Supplied material section start

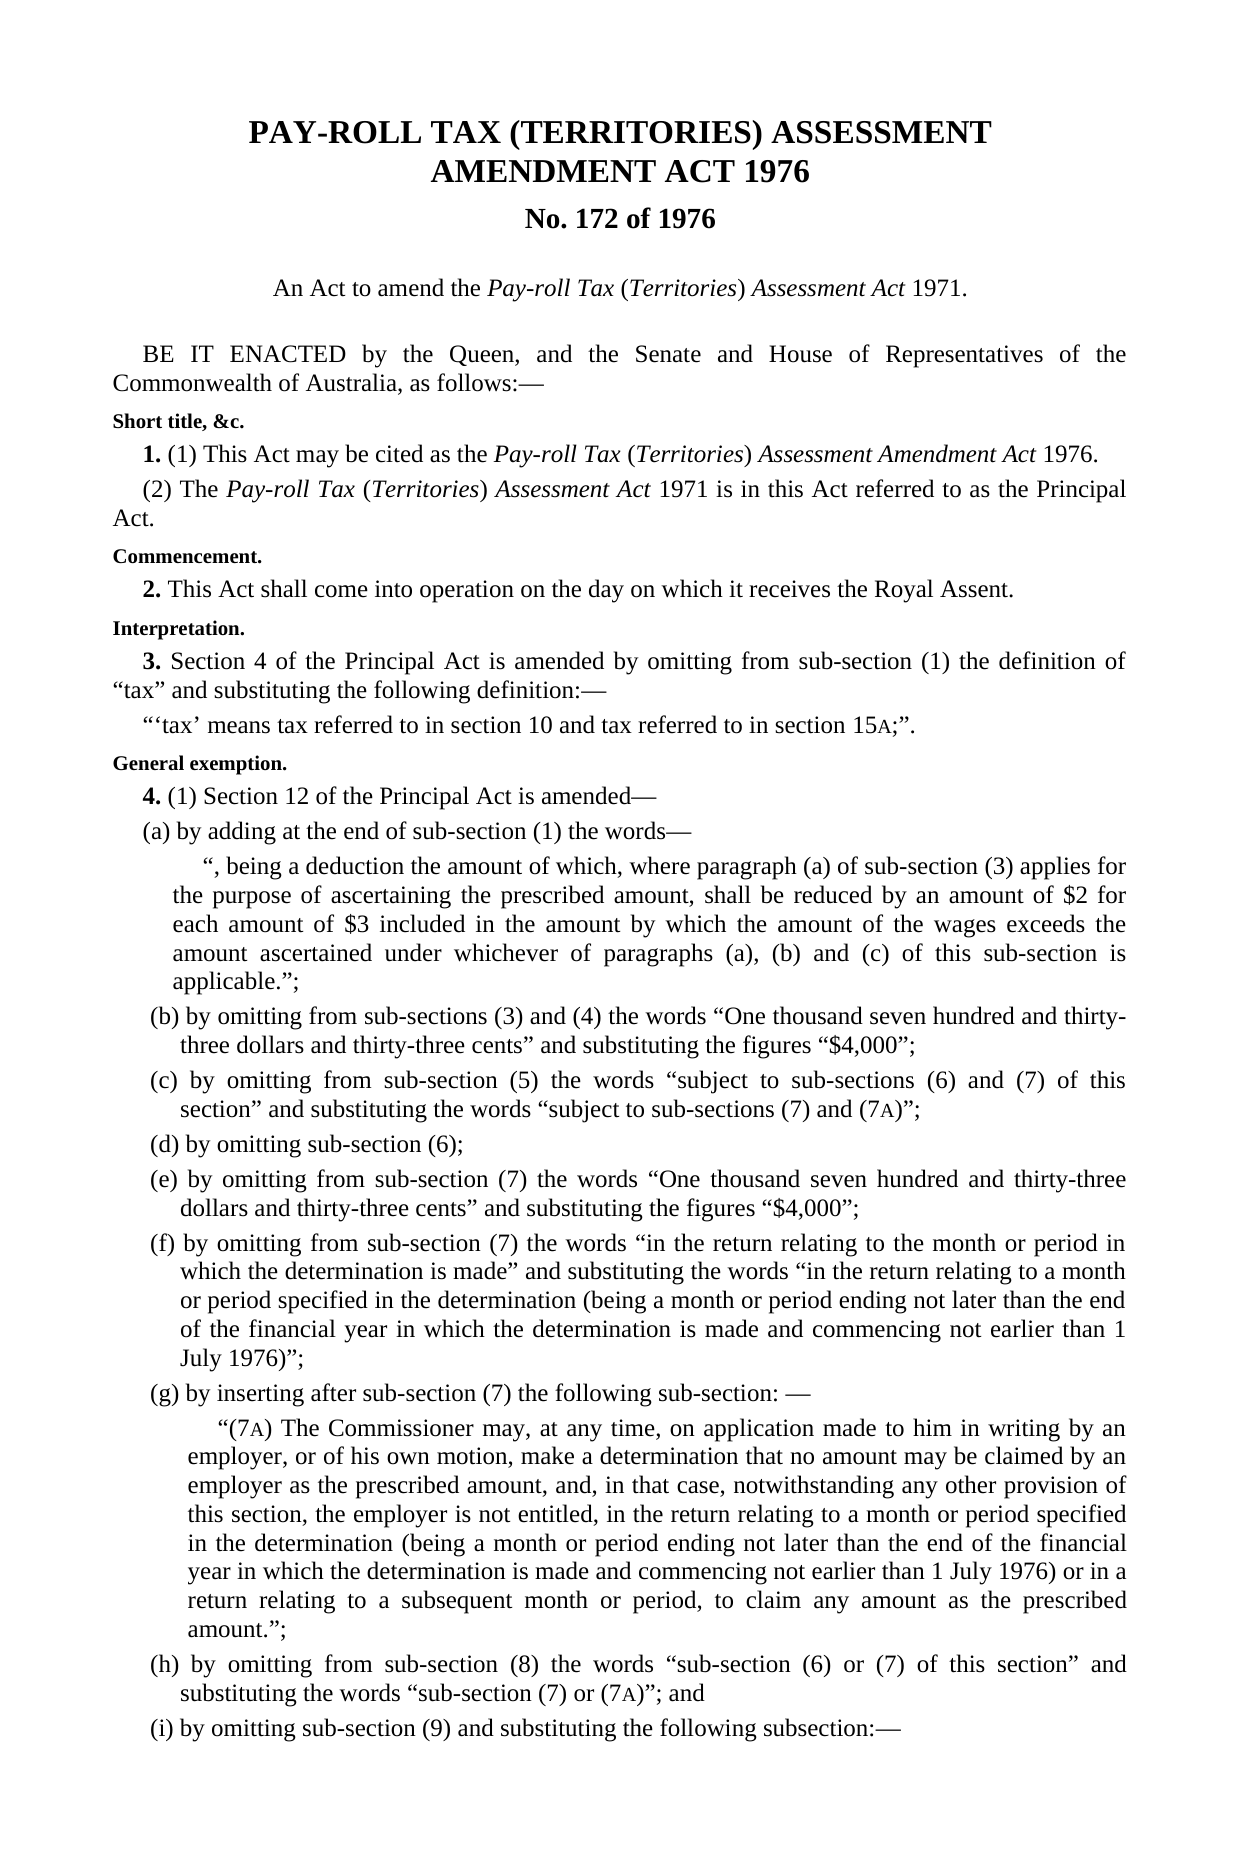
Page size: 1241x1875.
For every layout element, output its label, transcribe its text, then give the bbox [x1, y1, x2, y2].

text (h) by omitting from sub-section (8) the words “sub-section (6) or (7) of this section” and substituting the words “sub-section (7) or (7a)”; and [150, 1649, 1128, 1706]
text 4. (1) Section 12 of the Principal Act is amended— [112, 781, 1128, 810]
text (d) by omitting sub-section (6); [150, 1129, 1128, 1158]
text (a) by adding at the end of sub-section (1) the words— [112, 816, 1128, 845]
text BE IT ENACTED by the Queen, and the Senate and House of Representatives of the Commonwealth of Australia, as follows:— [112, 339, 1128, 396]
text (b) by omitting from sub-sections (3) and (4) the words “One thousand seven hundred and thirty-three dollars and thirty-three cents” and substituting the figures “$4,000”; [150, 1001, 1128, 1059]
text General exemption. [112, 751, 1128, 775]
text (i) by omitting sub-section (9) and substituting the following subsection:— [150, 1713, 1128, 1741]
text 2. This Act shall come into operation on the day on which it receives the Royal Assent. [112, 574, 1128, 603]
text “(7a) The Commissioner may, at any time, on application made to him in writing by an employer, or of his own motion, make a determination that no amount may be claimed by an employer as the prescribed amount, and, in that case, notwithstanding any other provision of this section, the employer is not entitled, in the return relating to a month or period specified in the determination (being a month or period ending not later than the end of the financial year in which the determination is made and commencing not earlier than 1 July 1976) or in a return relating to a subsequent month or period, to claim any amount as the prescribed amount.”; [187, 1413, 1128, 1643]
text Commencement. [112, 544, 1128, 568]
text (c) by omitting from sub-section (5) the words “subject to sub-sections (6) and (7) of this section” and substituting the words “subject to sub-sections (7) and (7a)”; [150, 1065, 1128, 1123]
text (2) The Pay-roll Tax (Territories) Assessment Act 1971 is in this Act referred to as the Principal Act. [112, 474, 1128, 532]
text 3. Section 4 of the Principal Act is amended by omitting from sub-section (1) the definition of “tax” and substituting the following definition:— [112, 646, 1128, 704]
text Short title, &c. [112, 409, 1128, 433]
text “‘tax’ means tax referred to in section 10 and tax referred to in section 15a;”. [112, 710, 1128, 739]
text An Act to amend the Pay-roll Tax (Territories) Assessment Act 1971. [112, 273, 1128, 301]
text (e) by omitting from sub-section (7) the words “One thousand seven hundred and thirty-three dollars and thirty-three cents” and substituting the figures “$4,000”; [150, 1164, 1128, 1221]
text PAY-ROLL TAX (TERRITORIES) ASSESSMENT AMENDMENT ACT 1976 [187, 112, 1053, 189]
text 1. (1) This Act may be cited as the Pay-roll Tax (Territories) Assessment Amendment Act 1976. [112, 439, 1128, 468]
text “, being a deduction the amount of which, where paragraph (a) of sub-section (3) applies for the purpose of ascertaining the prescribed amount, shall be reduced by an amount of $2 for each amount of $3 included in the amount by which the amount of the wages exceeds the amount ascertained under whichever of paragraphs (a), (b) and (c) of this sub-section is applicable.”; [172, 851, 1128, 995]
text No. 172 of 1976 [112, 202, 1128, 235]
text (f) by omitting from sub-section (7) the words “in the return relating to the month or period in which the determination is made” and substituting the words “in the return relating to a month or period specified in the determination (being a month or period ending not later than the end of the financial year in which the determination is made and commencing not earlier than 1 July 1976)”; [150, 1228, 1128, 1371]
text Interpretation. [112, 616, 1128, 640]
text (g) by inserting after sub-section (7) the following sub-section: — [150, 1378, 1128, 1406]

Supplied material section end

Each line above with the string "which" should be reported in full.

**Worked solution**
text 2. This Act shall come into operation on the day on which it receives the Royal Assent. [112, 574, 1128, 603]
text “(7a) The Commissioner may, at any time, on application made to him in writing by an employer, or of his own motion, make a determination that no amount may be claimed by an employer as the prescribed amount, and, in that case, notwithstanding any other provision of this section, the employer is not entitled, in the return relating to a month or period specified in the determination (being a month or period ending not later than the end of the financial year in which the determination is made and commencing not earlier than 1 July 1976) or in a return relating to a subsequent month or period, to claim any amount as the prescribed amount.”; [187, 1413, 1128, 1643]
text “, being a deduction the amount of which, where paragraph (a) of sub-section (3) applies for the purpose of ascertaining the prescribed amount, shall be reduced by an amount of $2 for each amount of $3 included in the amount by which the amount of the wages exceeds the amount ascertained under whichever of paragraphs (a), (b) and (c) of this sub-section is applicable.”; [172, 851, 1128, 995]
text (f) by omitting from sub-section (7) the words “in the return relating to the month or period in which the determination is made” and substituting the words “in the return relating to a month or period specified in the determination (being a month or period ending not later than the end of the financial year in which the determination is made and commencing not earlier than 1 July 1976)”; [150, 1228, 1128, 1371]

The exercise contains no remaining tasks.